After a Job has been marked to exit, the triggered functions that are running will have the configured amount of time (grace period) (5 seconds by default, but I think that is configurable by using a settings.job file) to finish before they are exited. If they do not finish in the grace period, the function quits. Main() (or whichever file you declared host.RunAndBlock() in), however, will finish running any code after host.RunAndBlock() for up to the amount of time remaining in the grace period (I'm not sure how that would work if you used an infinite loop instead of RunAndBlock). As far as handling the quit in your functions, you can essentially "listen" to the CancellationToken that you can pass in to your triggered functions for IsCancellationRequired and then handle it accordingly. Also, you are not SOL if you don't handle the quits yourself. Huzzah! See point #3.

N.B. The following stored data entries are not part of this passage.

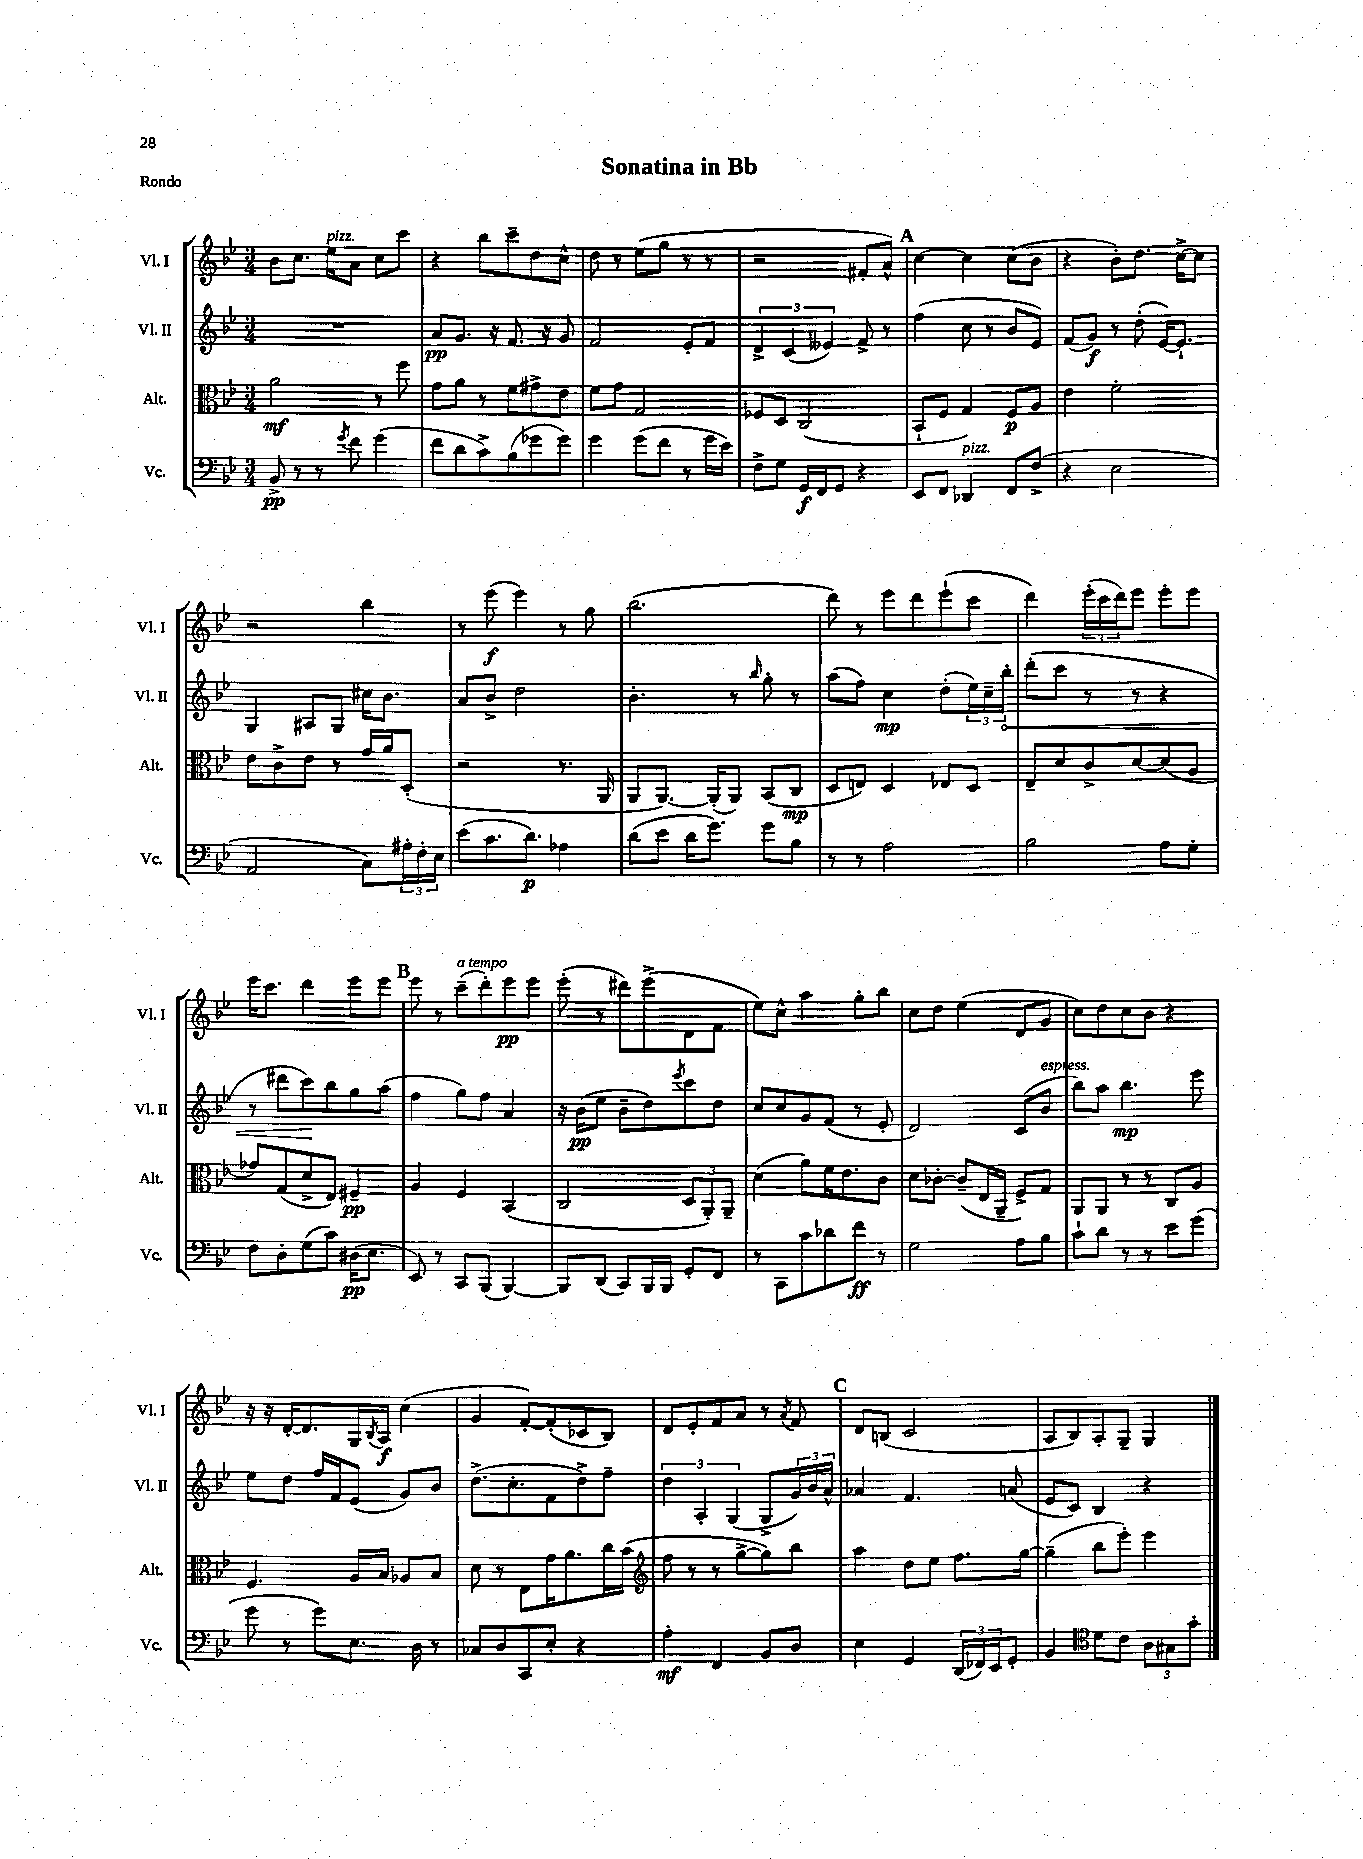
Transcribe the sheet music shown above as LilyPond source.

\header { title = "Sonatina in Bb" piece = "Rondo" }
<<
\new StaffGroup <<
\new Staff = "s0" \with { instrumentName = "Vl. I" shortInstrumentName = "Vl. I" } {
    \clef treble \key bes \major \numericTimeSignature \time 3/4
    bes'8 c''8. ees''16^\markup { \italic "pizz." } a'8 c''8 c'''8 |
    r4 bes''8 c'''8-- d''8 c''8-^ |
    d''8 r8 ees''8( g''8 r8 r8 |
    r2 fis'8-. a'8-^) |
    \mark \markup { \bold "A" } c''4~ c''4 c''8( bes'8 |
    r4 bes'8-.) d''8. c''16~-> c''8 |
    r2 bes''4 |
    r8 ees'''8\f( ees'''4) r8 g''8 |
    bes''2.( |
    d'''8) r8 ees'''8 d'''8 ees'''8-!( c'''8 |
    d'''4) \tuplet 3/2 { ees'''16-.( c'''16 d'''16) } ees'''8 ees'''8-. ees'''8 |
    ees'''16 c'''8. d'''4 ees'''8 ees'''8 |
    \mark \markup { \bold "B" } ees'''8 r8 c'''8--^\markup { \italic "a tempo" }( d'''8-.) ees'''8\pp ees'''8 |
    ees'''8-.( r8 dis'''8) ees'''8->( d'8 f'8 |
    ees''8) c''8-^ a''4 g''8-. bes''8 |
    c''8 d''8 ees''4( d'8 g'8 |
    c''8) d''8 c''8 bes'8 r4 |
    r16 r16 d'16~-. d'8. g16 \acciaccatura { bes8 } a16\f c''4( |
    g'4 f'8~-.) f'8-.( ces'8 bes8) |
    d'8 ees'8-. f'8 a'8 r8 \acciaccatura { a'8 } f'8 |
    \mark \markup { \bold "C" } d'8 b8( c'2 |
    a8 bes8) a8-. g8-- g4 \bar "|." |
}
\new Staff = "s1" \with { instrumentName = "Vl. II" shortInstrumentName = "Vl. II" } {
    \clef treble \key bes \major \numericTimeSignature \time 3/4
    R2. |
    a'8\pp g'8. r16 f'8. r16 g'8 |
    f'2 ees'8-. f'8 |
    \tuplet 3/2 { d'4-> c'4( eeses'4) } f'8-> r8 |
    \mark \markup { \bold "A" } f''4( c''8 r8 bes'8 ees'8) |
    f'8( g'8\f) r8 d''8-.( ees'16~) ees'8.-! |
    g4 ais8 g8 cis''16 bes'8. |
    a'8 bes'8-> d''2 |
    bes'4.-. r8 \grace { bes''16 } g''8-. r8 |
    a''8( f''8) c''4\mp d''8-.( \tuplet 3/2 { ees''16) c''16-- \once \override Hairpin.circled-tip = ##t bes''16-.\< } |
    d'''8-.( c'''8 r8 r8 r4 |
    r8 dis'''8 c'''8\!) bes''8 g''8 a''8( |
    \mark \markup { \bold "B" } f''4 g''8) f''8 a'4 |
    r16 bes'16\pp( ees''8 bes'8-- d''8) \acciaccatura { ees'''8 } c'''8 d''8 |
    c''8 c''8 g'8 f'8( r8 ees'8-. |
    d'2) c'8( bes'8^\markup { \italic "espress." } |
    bes''8) a''8 bes''4.\mp ees'''8 |
    ees''8 d''8 f''16 f'16 ees'8( g'8) bes'8 |
    d''8.->( c''8.-. f'8 d''8->) f''8-- |
    \tuplet 3/2 { d''4 a4-. g4( } g8-> \tuplet 3/2 { g'16) bes'16 a'16-^ } |
    \mark \markup { \bold "C" } aes'4 f'4. a'8( |
    ees'8 c'8) bes4 r4 \bar "|." |
}
\new Staff = "s2" \with { instrumentName = "Alt." shortInstrumentName = "Alt." } {
    \clef alto \key bes \major \numericTimeSignature \time 3/4
    a'2\mf r8 f''8 |
    g'8 a'8 r8 f'8 gis'8-> ees'8 |
    f'8 g'8 g2 |
    fes8 d8 c2( |
    \mark \markup { \bold "A" } bes,8-! f8 g4) f8\p a8 |
    ees'4 f'2-. |
    ees'8 c'8-> ees'8 r8 g'16 a'16 d8-.( |
    r2 r8. a,16 |
    a,8 a,8.~) a,16-.( a,8) bes,8( c8\mp |
    d8 e8) d4 ees8 d8 |
    ees8-- d'8 c'8-> d'8~ d'8( a8 |
    ges'8) g8( d'8-> ees8) fis4--\pp |
    \mark \markup { \bold "B" } a4 f4 bes,4( |
    c2 \tuplet 3/2 { d8 a,8-.) a,8-- } |
    d'4( a'8) f'16 ees'8. c'8 |
    d'8 ces'8~-. ces'8--( ees16 a,16-- f8->) g8 |
    a,8 a,8 r8 r8 c8 a8 |
    f4. a16 bes16 aes8 bes8 |
    d'8 r8 ees8 g'16 a'8. c''16 bes'16( |
    \clef treble f''8 r8 r8 g''8~-> g''8) bes''8 |
    \mark \markup { \bold "C" } a''4 d''8 ees''8 f''8. g''16~ |
    g''4--( bes''8 ees'''8-.) ees'''4 \bar "|." |
}
\new Staff = "s3" \with { instrumentName = "Vc." shortInstrumentName = "Vc." } {
    \clef bass \key bes \major \numericTimeSignature \time 3/4
    bes,8->\pp r8 r8 \acciaccatura { g'8 } f'8 g'4( |
    f'8 d'8 c'8->) bes8( ges'8 ges'8) |
    g'4 g'8( f'8 r8 g'16 ees'16) |
    f8-> g8 g,16\f f,16 g,8 r4 |
    \mark \markup { \bold "A" } ees,8 f,8 des,4^\markup { \italic "pizz." } f,8 f8->( |
    r4 ees2 |
    a,2 c8) \tuplet 3/2 { ais16-. f16-. ees16 } |
    ees'8( c'8. d'8.\p) aes4 |
    d'8( ees'8 d'16 g'8.) g'8 bes8 |
    r8 r8 a2 |
    bes2 a8 g8-. |
    f8 d8-. g8( c'8) dis16\pp( ees8. |
    \mark \markup { \bold "B" } ees,8) r8 c,8 bes,,8( bes,,4~) |
    bes,,8 d,8( c,8) bes,,16 bes,,16 g,8-. f,8 |
    r8 c,8 c'8 des'8 f'8\ff r8 |
    g2 a8 bes8 |
    c'8-! d'8 r8 r8 ees'8 g'8( |
    g'8 r8 g'8) ees8. d16 r8 |
    ces8 d8 c,8 ees8-. r4 |
    a4-.\mf f,4 bes,8 d8 |
    \mark \markup { \bold "C" } ees4 g,4 \tuplet 3/2 { d,16( fes,16) ees,16 } g,8-. |
    bes,4 \clef tenor d'8 c'8 \tuplet 3/2 { a8 gis8 g'8-. } \bar "|." |
}
>>
>>
\layout { \context { \Score \remove "Bar_number_engraver" } }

While you are not SOL if you don't handle the quit (see point #3), I do think it is a good idea to wrap all of your jobs in transactions that you won't commit until you're absolutely sure the job has ran its course. This way if your function exits mid-process, you'll be less likely to have to worry about corrupted data. I can think of a couple scenarios where you might want to commit transactions as they pass (batch jobs, for instance), however you would need to structure your data or logic so that previously processed entities aren't reprocessed after the job restarts.
You are not in trouble if you don't handle job quits yourself. My understanding of what's going on under the covers is virtually non-existent, however I am quite sure of the results. If a function is in the middle of processing a queue message and is forced to quit before it can finish, HAVE NO FEAR! When the job grabs the message to process, it will essentially hide it on the queue for a certain amount of time. If your function quits while processing the message, that message will "become visible" again after x amount of time, and it will be re-grabbed and ran against the potentially updated code that was just deployed.
So I have about 90% confidence in my findings for #4. And I say that because to attempt to test it involved quick-switching between windows while not actually being totally sure what was going on with certain pieces. But here's what I found: on the off chance that a queue has a new message added to it in the grace period b4 a job quits, I THINK one of two things can happen: If the function doesn't poll that queue before the job quits, then the message will stay on the queue and it will be grabbed when the job restarts. However if the function DOES grab the message, it will be treated the same as any other message that was interrupted: it will "become visible" on the queue again and be reran upon the restart of the job.
That pretty much sums it up. I hope other people will find this useful. Let me know if you want any of this expounded on and I'll be happy to try. Or if I'm full of it and you have lots of corrections, those are probably more welcome!